Data section -
------------

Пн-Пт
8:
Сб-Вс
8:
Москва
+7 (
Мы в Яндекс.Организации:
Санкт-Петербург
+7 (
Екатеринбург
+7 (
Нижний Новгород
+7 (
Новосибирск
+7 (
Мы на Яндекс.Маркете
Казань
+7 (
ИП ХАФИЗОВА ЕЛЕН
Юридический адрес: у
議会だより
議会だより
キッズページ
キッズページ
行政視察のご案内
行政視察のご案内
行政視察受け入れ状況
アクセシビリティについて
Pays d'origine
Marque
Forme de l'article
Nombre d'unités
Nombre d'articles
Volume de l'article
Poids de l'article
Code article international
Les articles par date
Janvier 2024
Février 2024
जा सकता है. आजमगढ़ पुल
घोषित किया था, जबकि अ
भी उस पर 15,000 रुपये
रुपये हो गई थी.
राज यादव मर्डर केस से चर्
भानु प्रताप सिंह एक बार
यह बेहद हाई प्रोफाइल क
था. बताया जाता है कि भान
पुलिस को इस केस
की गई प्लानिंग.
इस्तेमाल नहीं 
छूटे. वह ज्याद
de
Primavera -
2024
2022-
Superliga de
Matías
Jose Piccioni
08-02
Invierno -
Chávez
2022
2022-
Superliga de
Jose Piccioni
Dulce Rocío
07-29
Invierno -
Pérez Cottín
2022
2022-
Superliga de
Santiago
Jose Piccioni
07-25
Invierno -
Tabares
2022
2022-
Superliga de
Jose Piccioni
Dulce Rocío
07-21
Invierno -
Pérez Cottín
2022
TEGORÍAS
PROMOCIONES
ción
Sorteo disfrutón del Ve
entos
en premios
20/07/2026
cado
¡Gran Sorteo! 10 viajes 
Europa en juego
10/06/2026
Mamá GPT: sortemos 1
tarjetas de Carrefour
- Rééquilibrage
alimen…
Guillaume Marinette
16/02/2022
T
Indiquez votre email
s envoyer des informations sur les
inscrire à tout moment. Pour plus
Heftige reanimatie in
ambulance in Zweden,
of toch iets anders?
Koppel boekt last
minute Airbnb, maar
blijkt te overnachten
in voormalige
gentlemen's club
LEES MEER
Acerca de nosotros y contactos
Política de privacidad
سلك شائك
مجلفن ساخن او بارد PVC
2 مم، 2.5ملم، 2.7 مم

------------

What needs to be done - Return word for word the entries from their first line through the line containing "Nombre d'articles". Include both of those lines.

Answer to the problem -
Пн-Пт
8:
Сб-Вс
8:
Москва
+7 (
Мы в Яндекс.Организации:
Санкт-Петербург
+7 (
Екатеринбург
+7 (
Нижний Новгород
+7 (
Новосибирск
+7 (
Мы на Яндекс.Маркете
Казань
+7 (
ИП ХАФИЗОВА ЕЛЕН
Юридический адрес: у
議会だより
議会だより
キッズページ
キッズページ
行政視察のご案内
行政視察のご案内
行政視察受け入れ状況
アクセシビリティについて
Pays d'origine
Marque
Forme de l'article
Nombre d'unités
Nombre d'articles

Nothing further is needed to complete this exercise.